◆ GIVEN EXERCISE ◆
Please transcribe the data below exactly. Leave the pictures out.

Entries taken from a collection

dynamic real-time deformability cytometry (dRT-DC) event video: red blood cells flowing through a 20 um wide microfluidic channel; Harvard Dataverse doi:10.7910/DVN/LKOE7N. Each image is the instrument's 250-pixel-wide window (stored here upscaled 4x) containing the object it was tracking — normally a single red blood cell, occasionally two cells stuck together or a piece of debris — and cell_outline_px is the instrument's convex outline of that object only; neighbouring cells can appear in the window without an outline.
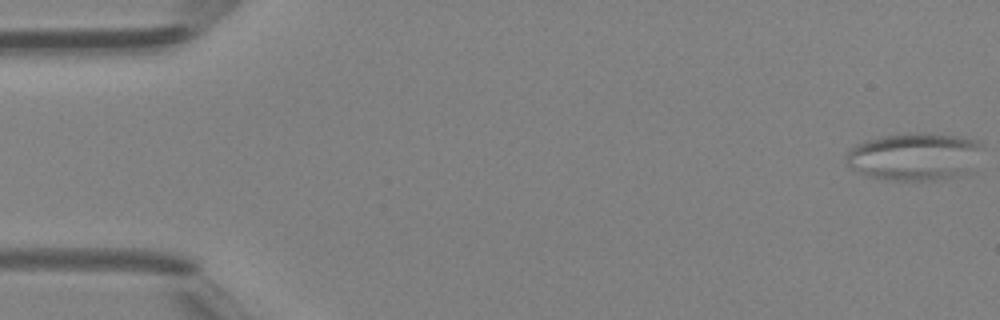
{"species": "Egyptian fruit bat (a non-hibernating species)", "species_latin": "Rousettus aegyptiacus", "temperature_condition": "room temperature", "stored_images_in_passage": 13, "camera_frame_rate_fps": 3000, "um_per_image_px": 0.085, "animal": {"sex": "female"}, "frame": {"image": 1, "passage_image": 1, "time_ms": 0.0, "image_size_px": [1000, 320], "cell_outline_px": [[984, 148], [976, 172], [960, 176], [940, 180], [892, 180], [872, 176], [860, 172], [852, 168], [848, 164], [848, 148], [864, 140], [880, 136], [908, 132], [928, 132], [964, 136], [980, 140], [984, 144]], "centroid_in_image_um": [77.92, 13.28], "position_along_channel_um": 7.1, "area_um2": 39.25}}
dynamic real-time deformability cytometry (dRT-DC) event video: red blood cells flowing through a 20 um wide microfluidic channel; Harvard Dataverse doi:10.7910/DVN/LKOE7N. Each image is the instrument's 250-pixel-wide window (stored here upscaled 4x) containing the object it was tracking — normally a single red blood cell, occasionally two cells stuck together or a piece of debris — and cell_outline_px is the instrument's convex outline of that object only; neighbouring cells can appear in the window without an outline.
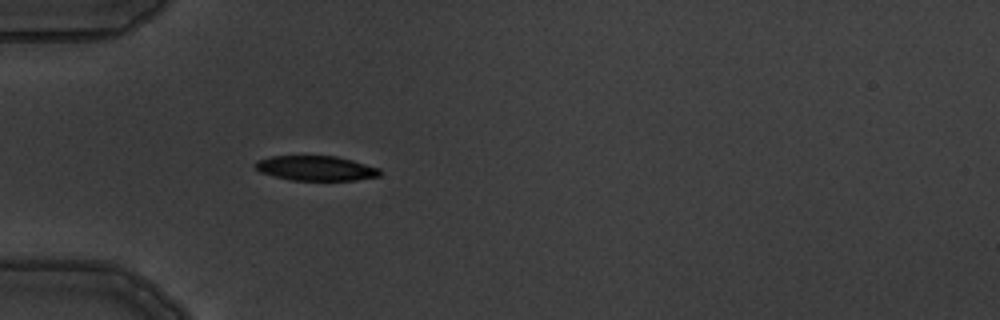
{"species": "common noctule bat (a hibernating species)", "species_latin": "Nyctalus noctula", "temperature_condition": "warm", "stored_images_in_passage": 4, "camera_frame_rate_fps": 3000, "um_per_image_px": 0.085, "animal": {"sex": "male", "body_mass_g": 19.5, "forearm_length_mm": 54.6}, "frame": {"image": 1, "passage_image": 4, "time_ms": 4.333, "image_size_px": [1000, 320], "cell_outline_px": [[380, 176], [356, 180], [292, 180], [260, 172], [252, 164], [256, 160], [272, 156], [336, 156], [352, 160], [380, 168]], "centroid_in_image_um": [26.84, 14.29], "position_along_channel_um": 58.2, "area_um2": 17.98}}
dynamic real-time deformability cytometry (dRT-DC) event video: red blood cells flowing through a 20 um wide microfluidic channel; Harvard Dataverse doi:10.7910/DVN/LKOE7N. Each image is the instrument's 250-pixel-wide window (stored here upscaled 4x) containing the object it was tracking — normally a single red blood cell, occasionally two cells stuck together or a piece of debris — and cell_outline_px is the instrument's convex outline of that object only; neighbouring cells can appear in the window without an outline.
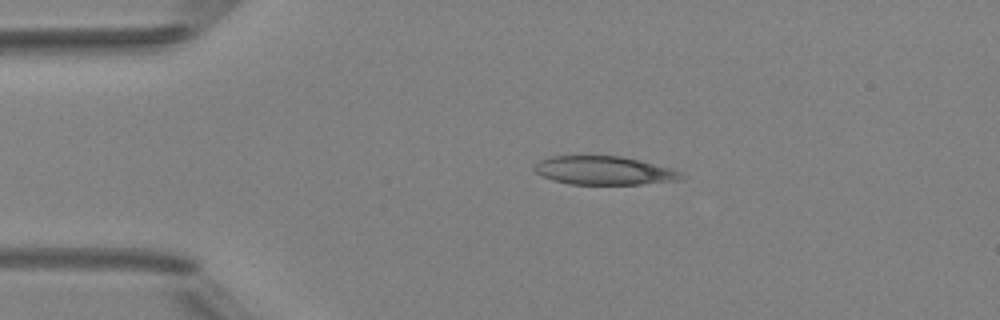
{"species": "Egyptian fruit bat (a non-hibernating species)", "species_latin": "Rousettus aegyptiacus", "temperature_condition": "room temperature", "stored_images_in_passage": 2, "camera_frame_rate_fps": 3000, "um_per_image_px": 0.085, "animal": {"sex": "female"}, "frame": {"image": 1, "passage_image": 2, "time_ms": 2.0, "image_size_px": [1000, 320], "cell_outline_px": [[688, 176], [684, 180], [640, 184], [568, 184], [552, 180], [536, 172], [532, 168], [540, 160], [548, 156], [620, 156], [640, 160], [668, 168], [680, 172]], "centroid_in_image_um": [51.36, 14.5], "position_along_channel_um": 33.6, "area_um2": 24.45}}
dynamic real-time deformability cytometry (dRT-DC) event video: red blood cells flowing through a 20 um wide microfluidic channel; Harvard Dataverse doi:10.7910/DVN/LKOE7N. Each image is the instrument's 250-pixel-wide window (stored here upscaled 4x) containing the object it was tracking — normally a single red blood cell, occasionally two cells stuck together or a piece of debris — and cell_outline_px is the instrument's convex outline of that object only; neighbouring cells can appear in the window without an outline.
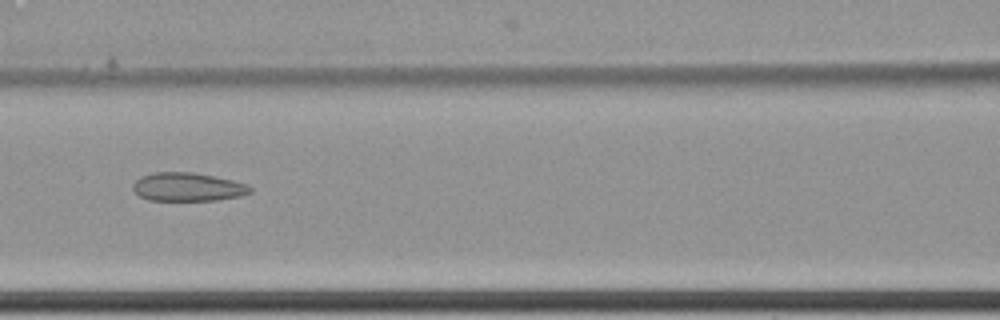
{"species": "common noctule bat (a hibernating species)", "species_latin": "Nyctalus noctula", "temperature_condition": "cold", "stored_images_in_passage": 10, "camera_frame_rate_fps": 3000, "um_per_image_px": 0.085, "animal": {"sex": "female", "body_mass_g": 22.7, "forearm_length_mm": 54.2}, "frame": {"image": 1, "passage_image": 9, "time_ms": 2.667, "image_size_px": [1000, 320], "cell_outline_px": [[252, 192], [240, 196], [216, 200], [148, 200], [140, 196], [132, 188], [132, 184], [140, 176], [152, 172], [192, 172], [216, 176], [248, 184], [252, 188]], "centroid_in_image_um": [15.96, 15.88], "position_along_channel_um": 150.6, "area_um2": 19.59}}
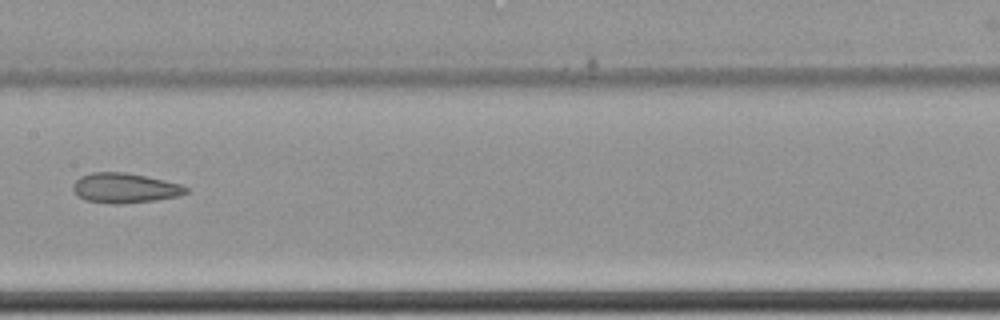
{"frame": {"image": 2, "passage_image": 10, "time_ms": 3.0, "image_size_px": [1000, 320], "cell_outline_px": [[188, 192], [180, 196], [156, 200], [120, 204], [112, 204], [84, 200], [72, 188], [72, 184], [80, 176], [92, 172], [124, 172], [164, 180], [180, 184], [188, 188]], "centroid_in_image_um": [10.61, 15.98], "position_along_channel_um": 196.8, "area_um2": 19.65}}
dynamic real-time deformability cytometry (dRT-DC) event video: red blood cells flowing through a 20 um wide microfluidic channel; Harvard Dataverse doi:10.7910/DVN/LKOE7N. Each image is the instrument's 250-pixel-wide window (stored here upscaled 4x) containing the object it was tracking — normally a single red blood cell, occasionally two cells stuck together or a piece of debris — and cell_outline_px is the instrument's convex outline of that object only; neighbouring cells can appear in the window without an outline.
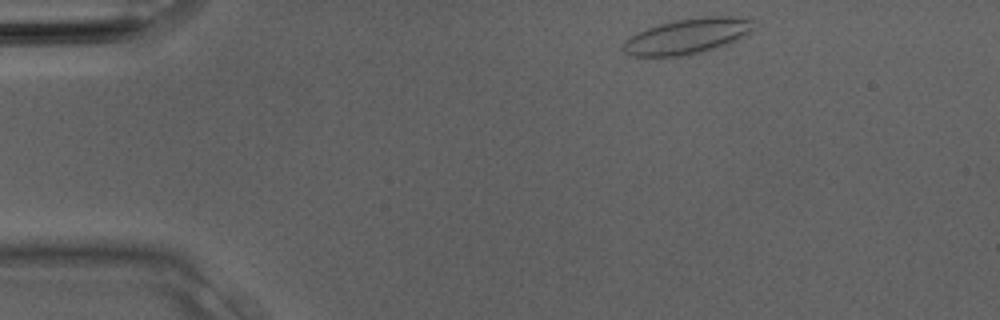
{"species": "Egyptian fruit bat (a non-hibernating species)", "species_latin": "Rousettus aegyptiacus", "temperature_condition": "room temperature", "stored_images_in_passage": 28, "camera_frame_rate_fps": 3000, "um_per_image_px": 0.085, "animal": {"sex": "male"}, "frame": {"image": 1, "passage_image": 1, "time_ms": 0.0, "image_size_px": [1000, 320], "cell_outline_px": [[756, 28], [736, 40], [728, 44], [688, 56], [628, 56], [620, 48], [620, 44], [628, 36], [636, 32], [660, 24], [676, 20], [700, 16], [732, 16], [752, 20]], "centroid_in_image_um": [58.37, 3.09], "position_along_channel_um": 26.6, "area_um2": 27.28}}
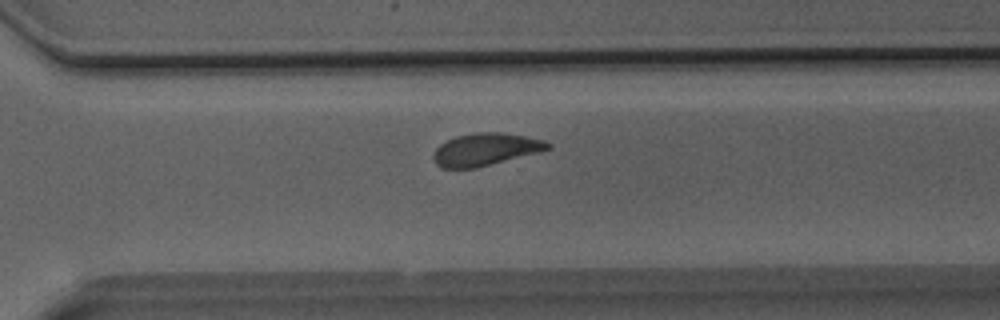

◆ ANSWER IN FULL ◆
dynamic real-time deformability cytometry (dRT-DC) event video: red blood cells flowing through a 20 um wide microfluidic channel; Harvard Dataverse doi:10.7910/DVN/LKOE7N. Each image is the instrument's 250-pixel-wide window (stored here upscaled 4x) containing the object it was tracking — normally a single red blood cell, occasionally two cells stuck together or a piece of debris — and cell_outline_px is the instrument's convex outline of that object only; neighbouring cells can appear in the window without an outline.
{"species": "Egyptian fruit bat (a non-hibernating species)", "species_latin": "Rousettus aegyptiacus", "temperature_condition": "room temperature", "stored_images_in_passage": 13, "camera_frame_rate_fps": 3000, "um_per_image_px": 0.085, "animal": {"sex": "female"}, "frame": {"image": 1, "passage_image": 1, "time_ms": 0.0, "image_size_px": [1000, 320], "cell_outline_px": [[984, 148], [976, 172], [960, 176], [940, 180], [892, 180], [872, 176], [860, 172], [852, 168], [848, 164], [848, 148], [864, 140], [880, 136], [908, 132], [928, 132], [964, 136], [980, 140], [984, 144]], "centroid_in_image_um": [77.92, 13.28], "position_along_channel_um": 7.1, "area_um2": 39.25}}
dynamic real-time deformability cytometry (dRT-DC) event video: red blood cells flowing through a 20 um wide microfluidic channel; Harvard Dataverse doi:10.7910/DVN/LKOE7N. Each image is the instrument's 250-pixel-wide window (stored here upscaled 4x) containing the object it was tracking — normally a single red blood cell, occasionally two cells stuck together or a piece of debris — and cell_outline_px is the instrument's convex outline of that object only; neighbouring cells can appear in the window without an outline.
{"species": "common noctule bat (a hibernating species)", "species_latin": "Nyctalus noctula", "temperature_condition": "warm", "stored_images_in_passage": 4, "camera_frame_rate_fps": 3000, "um_per_image_px": 0.085, "animal": {"sex": "male", "body_mass_g": 19.5, "forearm_length_mm": 54.6}, "frame": {"image": 1, "passage_image": 4, "time_ms": 4.333, "image_size_px": [1000, 320], "cell_outline_px": [[380, 176], [356, 180], [292, 180], [260, 172], [252, 164], [256, 160], [272, 156], [336, 156], [352, 160], [380, 168]], "centroid_in_image_um": [26.84, 14.29], "position_along_channel_um": 58.2, "area_um2": 17.98}}
dynamic real-time deformability cytometry (dRT-DC) event video: red blood cells flowing through a 20 um wide microfluidic channel; Harvard Dataverse doi:10.7910/DVN/LKOE7N. Each image is the instrument's 250-pixel-wide window (stored here upscaled 4x) containing the object it was tracking — normally a single red blood cell, occasionally two cells stuck together or a piece of debris — and cell_outline_px is the instrument's convex outline of that object only; neighbouring cells can appear in the window without an outline.
{"species": "Egyptian fruit bat (a non-hibernating species)", "species_latin": "Rousettus aegyptiacus", "temperature_condition": "room temperature", "stored_images_in_passage": 2, "camera_frame_rate_fps": 3000, "um_per_image_px": 0.085, "animal": {"sex": "female"}, "frame": {"image": 1, "passage_image": 2, "time_ms": 2.0, "image_size_px": [1000, 320], "cell_outline_px": [[688, 176], [684, 180], [640, 184], [568, 184], [552, 180], [536, 172], [532, 168], [540, 160], [548, 156], [620, 156], [640, 160], [668, 168], [680, 172]], "centroid_in_image_um": [51.36, 14.5], "position_along_channel_um": 33.6, "area_um2": 24.45}}
dynamic real-time deformability cytometry (dRT-DC) event video: red blood cells flowing through a 20 um wide microfluidic channel; Harvard Dataverse doi:10.7910/DVN/LKOE7N. Each image is the instrument's 250-pixel-wide window (stored here upscaled 4x) containing the object it was tracking — normally a single red blood cell, occasionally two cells stuck together or a piece of debris — and cell_outline_px is the instrument's convex outline of that object only; neighbouring cells can appear in the window without an outline.
{"species": "common noctule bat (a hibernating species)", "species_latin": "Nyctalus noctula", "temperature_condition": "cold", "stored_images_in_passage": 10, "camera_frame_rate_fps": 3000, "um_per_image_px": 0.085, "animal": {"sex": "female", "body_mass_g": 22.7, "forearm_length_mm": 54.2}, "frame": {"image": 1, "passage_image": 9, "time_ms": 2.667, "image_size_px": [1000, 320], "cell_outline_px": [[252, 192], [240, 196], [216, 200], [148, 200], [140, 196], [132, 188], [132, 184], [140, 176], [152, 172], [192, 172], [216, 176], [248, 184], [252, 188]], "centroid_in_image_um": [15.96, 15.88], "position_along_channel_um": 150.6, "area_um2": 19.59}}
{"frame": {"image": 2, "passage_image": 10, "time_ms": 3.0, "image_size_px": [1000, 320], "cell_outline_px": [[188, 192], [180, 196], [156, 200], [120, 204], [112, 204], [84, 200], [72, 188], [72, 184], [80, 176], [92, 172], [124, 172], [164, 180], [180, 184], [188, 188]], "centroid_in_image_um": [10.61, 15.98], "position_along_channel_um": 196.8, "area_um2": 19.65}}
dynamic real-time deformability cytometry (dRT-DC) event video: red blood cells flowing through a 20 um wide microfluidic channel; Harvard Dataverse doi:10.7910/DVN/LKOE7N. Each image is the instrument's 250-pixel-wide window (stored here upscaled 4x) containing the object it was tracking — normally a single red blood cell, occasionally two cells stuck together or a piece of debris — and cell_outline_px is the instrument's convex outline of that object only; neighbouring cells can appear in the window without an outline.
{"species": "Egyptian fruit bat (a non-hibernating species)", "species_latin": "Rousettus aegyptiacus", "temperature_condition": "room temperature", "stored_images_in_passage": 28, "camera_frame_rate_fps": 3000, "um_per_image_px": 0.085, "animal": {"sex": "male"}, "frame": {"image": 1, "passage_image": 1, "time_ms": 0.0, "image_size_px": [1000, 320], "cell_outline_px": [[756, 28], [736, 40], [728, 44], [688, 56], [628, 56], [620, 48], [620, 44], [628, 36], [636, 32], [660, 24], [676, 20], [700, 16], [732, 16], [752, 20]], "centroid_in_image_um": [58.37, 3.09], "position_along_channel_um": 26.6, "area_um2": 27.28}}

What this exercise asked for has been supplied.